ICNA’s Islamist lineage explains why its convention has been cosponsored by the Muslim American Society, or MAS, an affiliate of the Arab-oriented Muslim Brotherhood, the world’s more visible Islamist movement. But visibility was hardly the problem on Hartford’s deserted weekend streets. Among the many bearded men in conventional American garb were others in ankle-length thobes and kufi caps. Still more visible were the women, virtually all of whom were “covered” — most with head-scarfs (hijabs) and not a few in niqab, a veil covering the face, leaving only the eyes exposed.

Inside the convention center, there were several “sisters only” sessions. But most events were open to men and women, though the 2,200 seats in the main auditorium were divided by a barrier of large potted plants that shielded women choosing not to sit with their male relatives on “the brothers’ side.”

The conference theme was: “Defending Religious Freedom, Understanding Shariah.” All the more surprising, then, was the well-attended session on business start-ups. Another panel featured a Muslim-American academic arguing that mosques here are “failing to make a connection to our young people.” And in response to complaints from women in the audience that they had been discouraged from praying at their local mosque, the researcher agreed that “many of our mosques don’t make sisters feel comfortable.”

Particularly compelling was a “brothers only” session about avoiding the lure of drugs, alcohol, and pornography. At previous such events I have attended, middle-aged or elderly immigrant imams would cite passages from the Qur’an. But on this occasion, hundreds of adolescent males listened intently to two young imams only a few years older than they. These two spoke with the authority of individuals raised in this society, hinting that they understood the power of such temptations from their own experiences. One imam spoke especially persuasively of pornography’s destructive impact on marriages, emphasizing the alienation of Muslim wives from their addicted husbands.
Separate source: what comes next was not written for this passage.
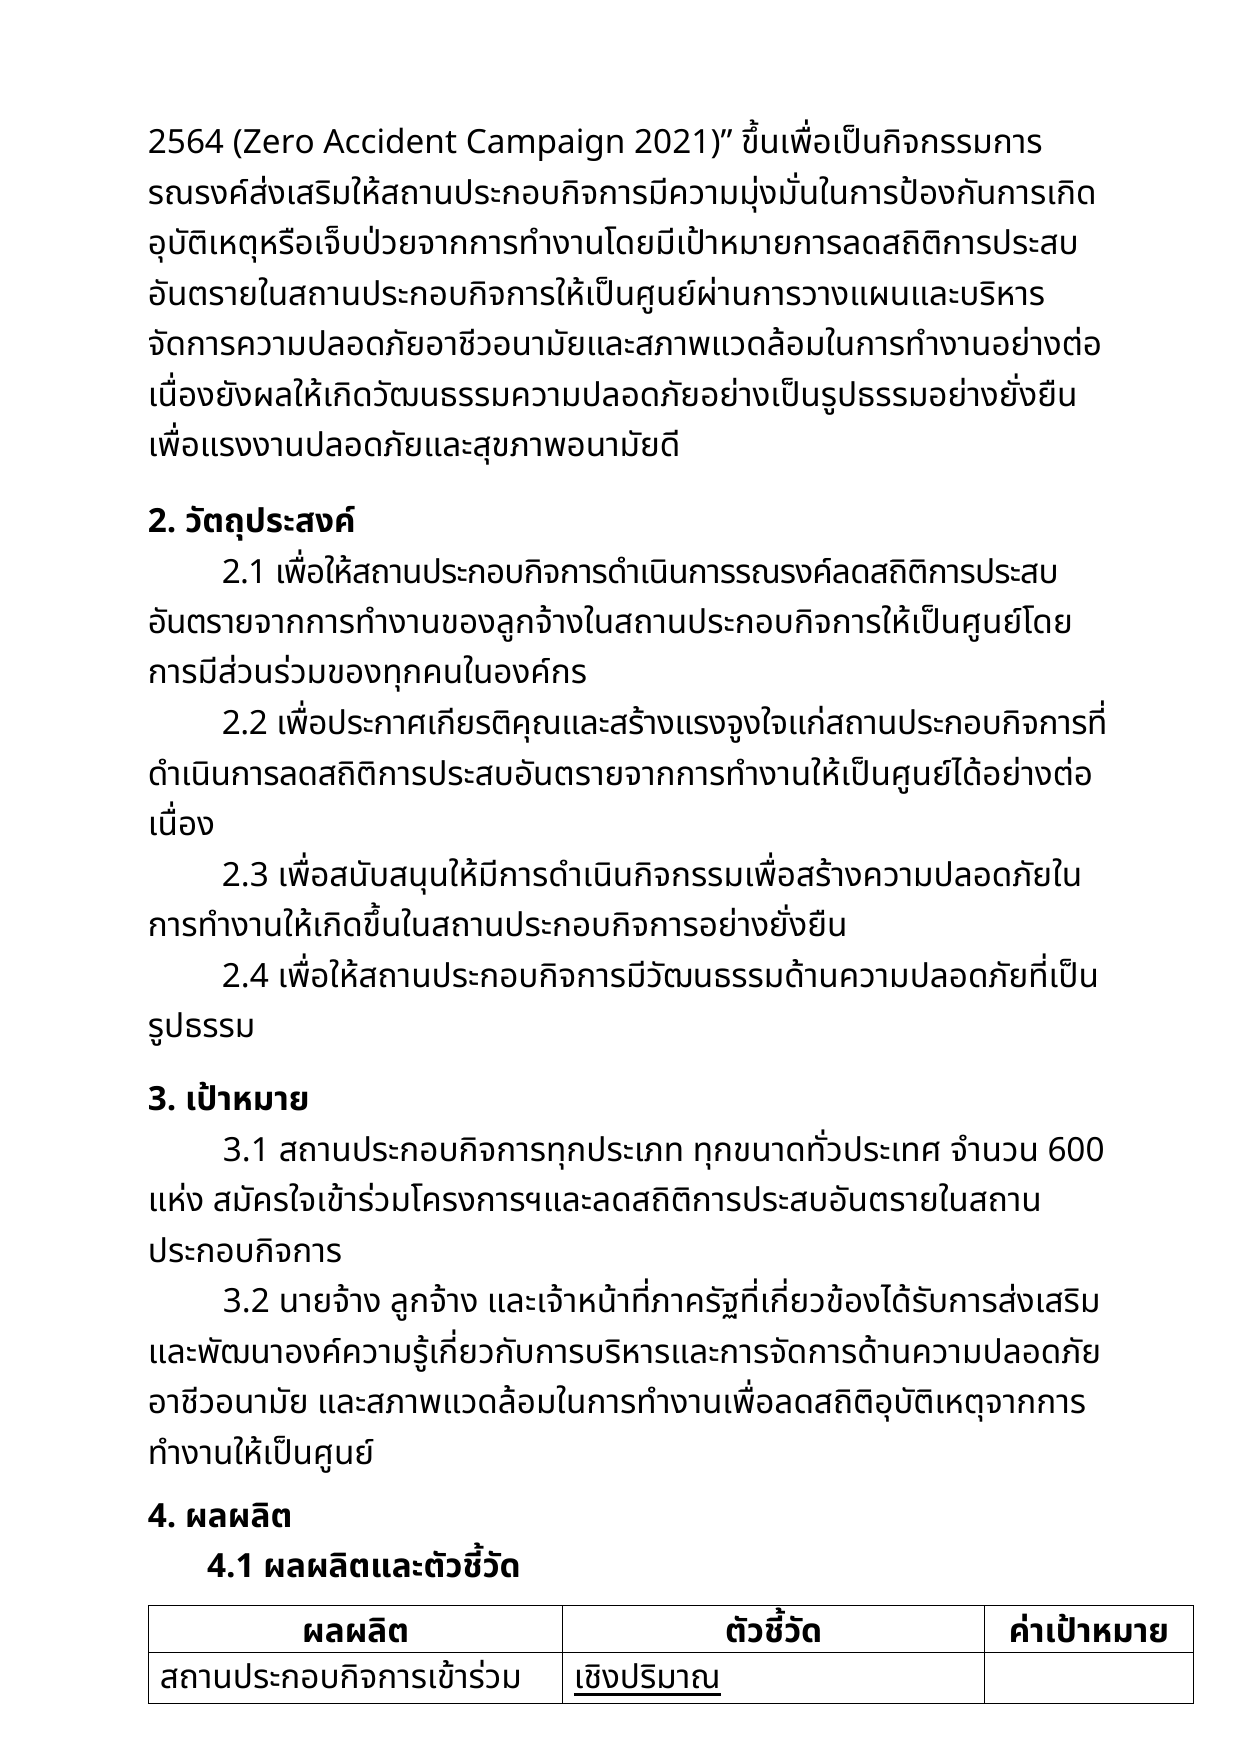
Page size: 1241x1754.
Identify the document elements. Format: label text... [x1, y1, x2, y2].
Earlier that evening another young imam, American-raised but Saudi-educated, spoke on “the challenges of modernity.” He reminded the crowd that Islam had for too long resisted modernity, citing how Muslim societies had banned the printing press up to the middle of the nineteenth century. He then described a recent white-water rafting trip on which the guide advised that in case of capsizing not to fight the torrent but to “go with the flow.” So, too, this imam argued, must Muslims learn to adapt to modernity. Citing the example of homosexual marriage, he then argued while Muslims here did not have to endorse it morally, they would probably have to accept it as a matter of law.
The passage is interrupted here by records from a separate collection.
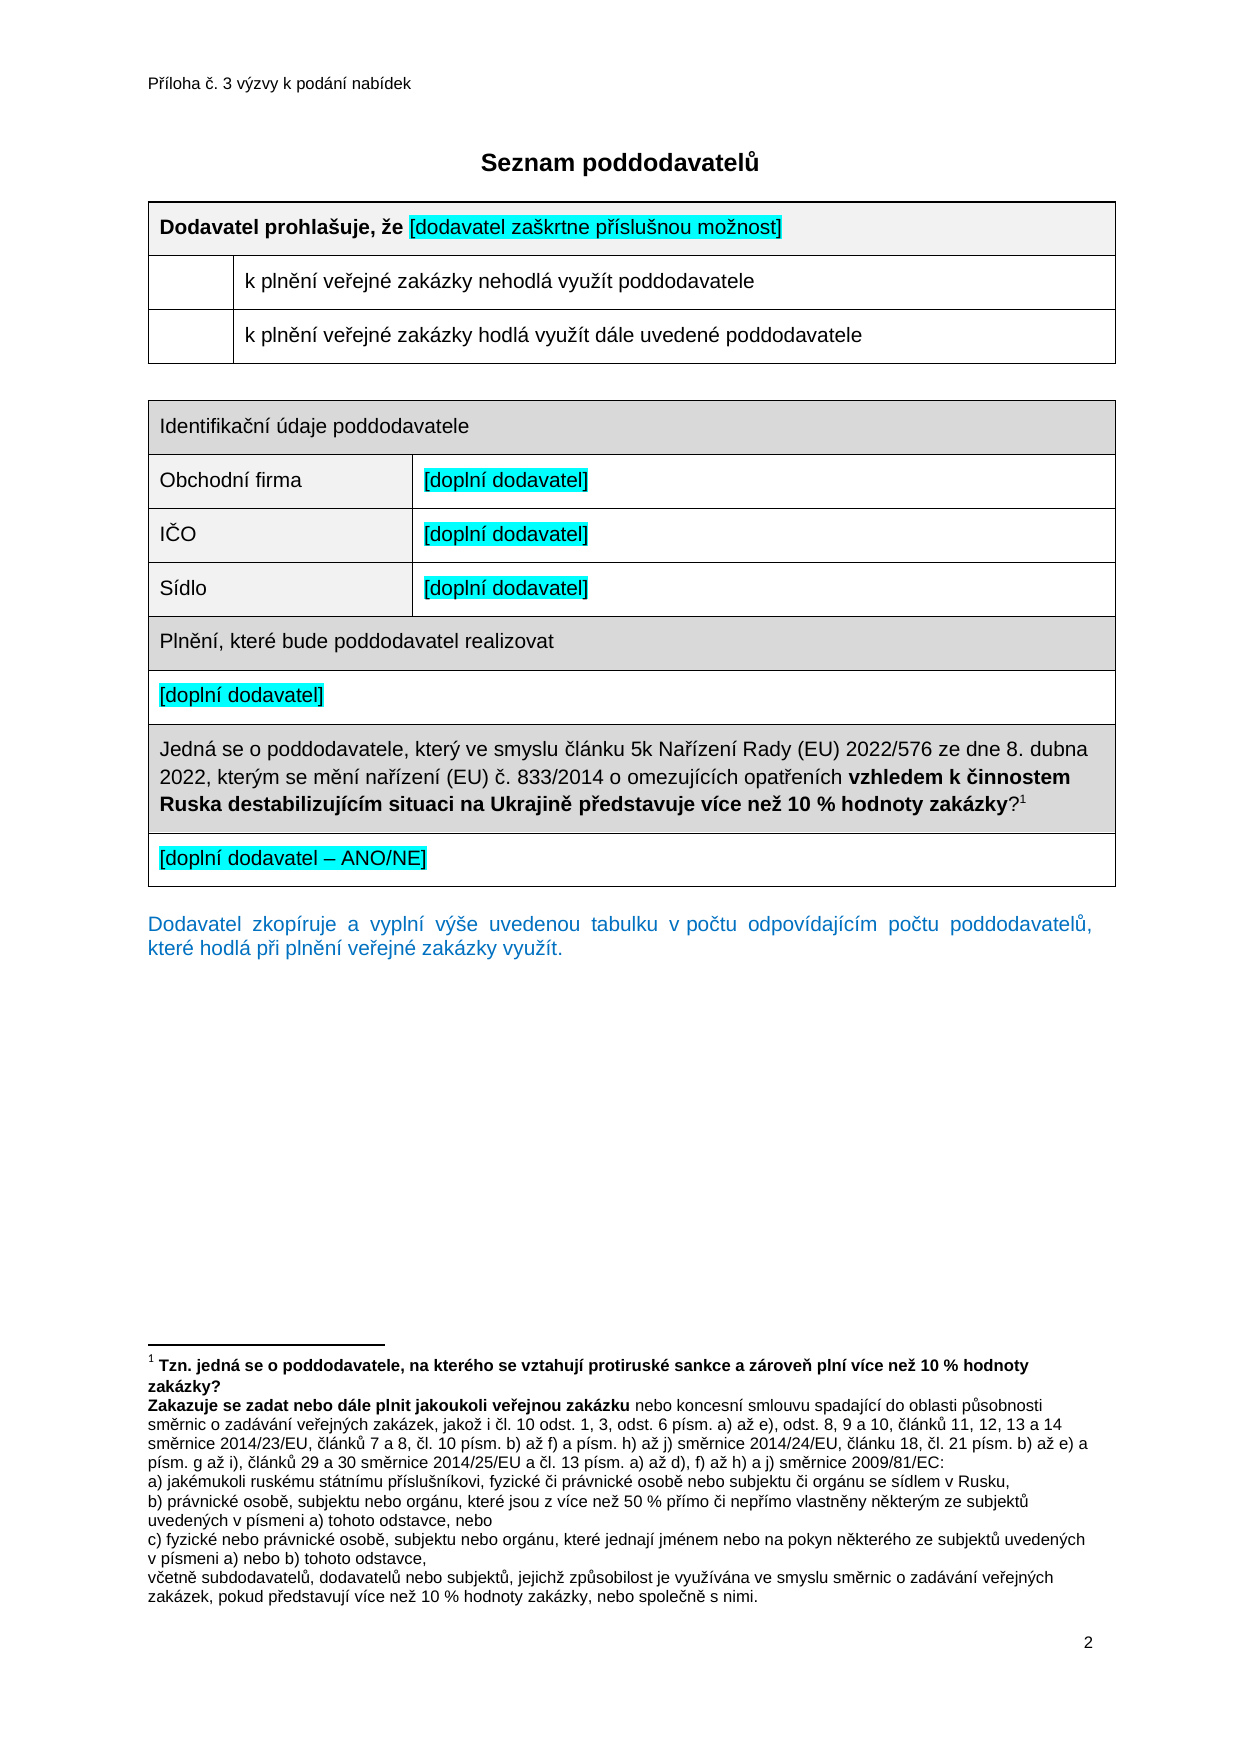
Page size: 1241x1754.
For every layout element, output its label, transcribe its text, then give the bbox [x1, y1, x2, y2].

table_cell [doplní dodavatel] [413, 563, 1115, 616]
table_header Dodavatel prohlašuje, že [dodavatel zaškrtne příslušnou možnost] [149, 203, 1115, 255]
table_cell [doplní dodavatel] [149, 671, 1115, 723]
table_cell Obchodní firma [149, 455, 412, 508]
text Dodavatel zkopíruje a vyplní výše uvedenou tabulku v počtu odpovídajícím počtu poddodavatelů, které hodlá při plnění veřejné zakázky využít. [148, 912, 1093, 960]
table_cell [doplní dodavatel] [413, 455, 1115, 508]
table_cell [doplní dodavatel – ANO/NE] [149, 834, 1115, 886]
table_cell [doplní dodavatel] [413, 509, 1115, 562]
table_cell k plnění veřejné zakázky hodlá využít dále uvedené poddodavatele [234, 310, 1115, 363]
table_header Identifikační údaje poddodavatele [149, 401, 1115, 454]
table_cell IČO [149, 509, 412, 562]
table_cell Sídlo [149, 563, 412, 616]
table_cell Plnění, které bude poddodavatel realizovat [149, 617, 1115, 670]
table_cell Jedná se o poddodavatele, který ve smyslu článku 5k Nařízení Rady (EU) 2022/576 ze dne 8. dubna 2022, kterým se mění nařízení (EU) č. 833/2014 o omezujících opatřeních vzhledem k činnostem Ruska destabilizujícím situaci na Ukrajině představuje více než 10 % hodnoty zakázky? [149, 725, 1115, 832]
table_cell [149, 310, 233, 363]
table_cell [149, 256, 233, 309]
table_cell k plnění veřejné zakázky nehodlá využít poddodavatele [234, 256, 1115, 309]
text Seznam poddodavatelů [148, 148, 1093, 176]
For anyone familiar with these organizations, such assertions are startling for their insight and force. Clearly, a new generation of American-raised Muslims is emerging to take over from their decidedly less-effective immigrant elders. Such leaders will undoubtedly help Muslims adapt and integrate to our changing society and culture.
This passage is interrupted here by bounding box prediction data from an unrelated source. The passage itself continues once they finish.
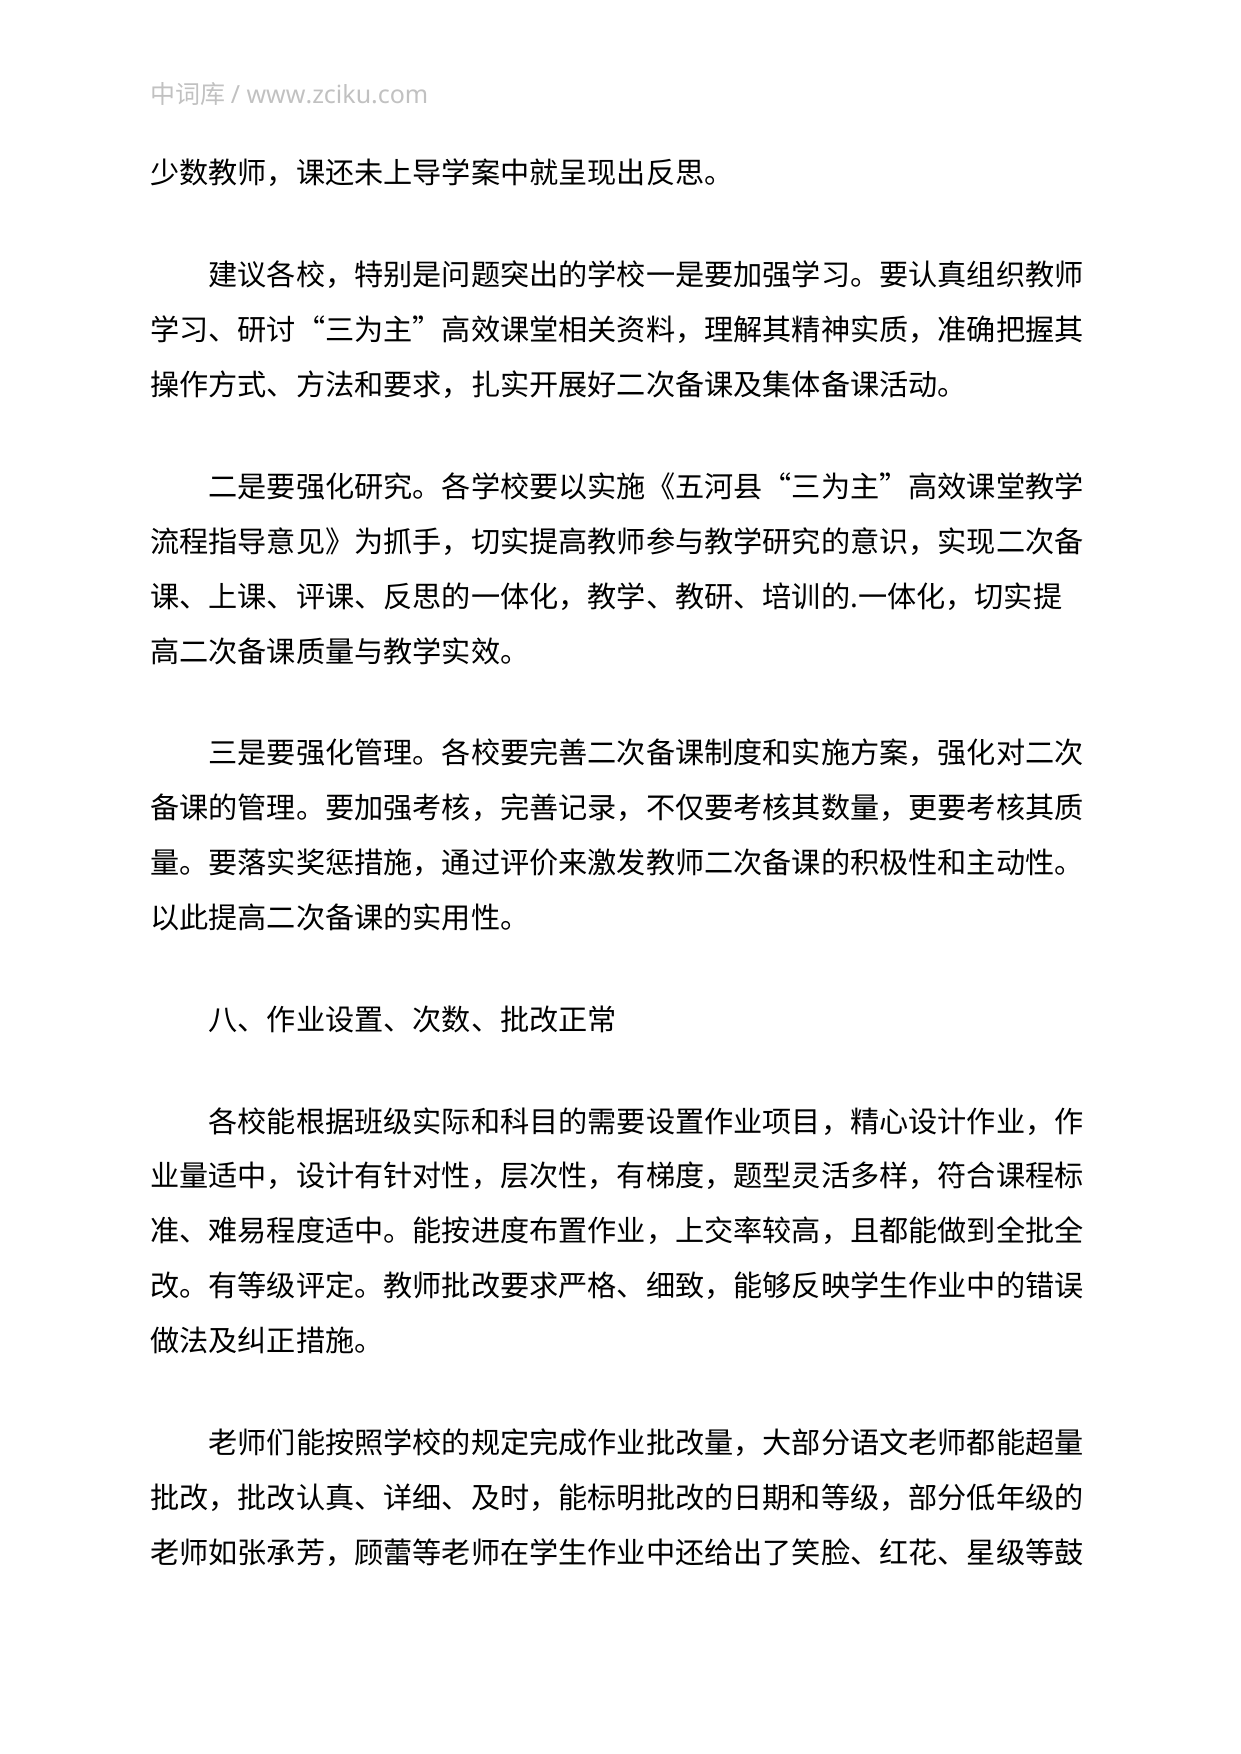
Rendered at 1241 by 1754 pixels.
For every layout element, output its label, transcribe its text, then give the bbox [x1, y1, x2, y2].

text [150, 1419, 1090, 1572]
text 三是要强化管理。各校要完善二次备课制度和实施方案，强化对二次备课的管理。要加强考核，完善记录，不仅要考核其数量，更要考核其质量。要落实奖惩措施，通过评价来激发教师二次备课的积极性和主动性。以此提高二次备课的实用性。 [150, 730, 1090, 937]
text 二是要强化研究。各学校要以实施《五河县“三为主”高效课堂教学流程指导意见》为抓手，切实提高教师参与教学研究的意识，实现二次备课、上课、评课、反思的一体化，教学、教研、培训的.一体化，切实提高二次备课质量与教学实效。 [150, 463, 1090, 670]
text 建议各校，特别是问题突出的学校一是要加强学习。要认真组织教师学习、研讨“三为主”高效课堂相关资料，理解其精神实质，准确把握其操作方式、方法和要求，扎实开展好二次备课及集体备课活动。 [150, 252, 1090, 404]
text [150, 150, 1090, 192]
text 各校能根据班级实际和科目的需要设置作业项目，精心设计作业，作业量适中，设计有针对性，层次性，有梯度，题型灵活多样，符合课程标准、难易程度适中。能按进度布置作业，上交率较高，且都能做到全批全改。有等级评定。教师批改要求严格、细致，能够反映学生作业中的错误做法及纠正措施。 [150, 1098, 1090, 1360]
text 八、作业设置、次数、批改正常 [150, 996, 1090, 1039]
Yet glaring issues remain unaddressed. As at other such gatherings I have attended, there was complete silence about political obligations that Muslim Americans have to this country. Though convened on a national holiday commemorating those who sacrificed for the rights that Muslim Americans now demand as citizens, there was not a single mention all weekend about how those rights have been secured.

To be sure, there was one panel session on “Giving Back to the Homeland,” where ICNA highlighted its emergency relief efforts to Muslims and non-Muslims alike. Yet one searches in vain for any display of the American flag or acknowledgment of the political obligations as well as the benefits of American citizenship.

This silence is no accident. In part it reflects decades of “rights talk” in America to which Muslims generally have readily assimilated. But this silence more fundamentally reflects the Islamist ideology on which ICNA, MAS, and other such organizations are founded — an ideology that has yet to come to terms with loyalty to the nation-state, particularly where Muslims are in the minority.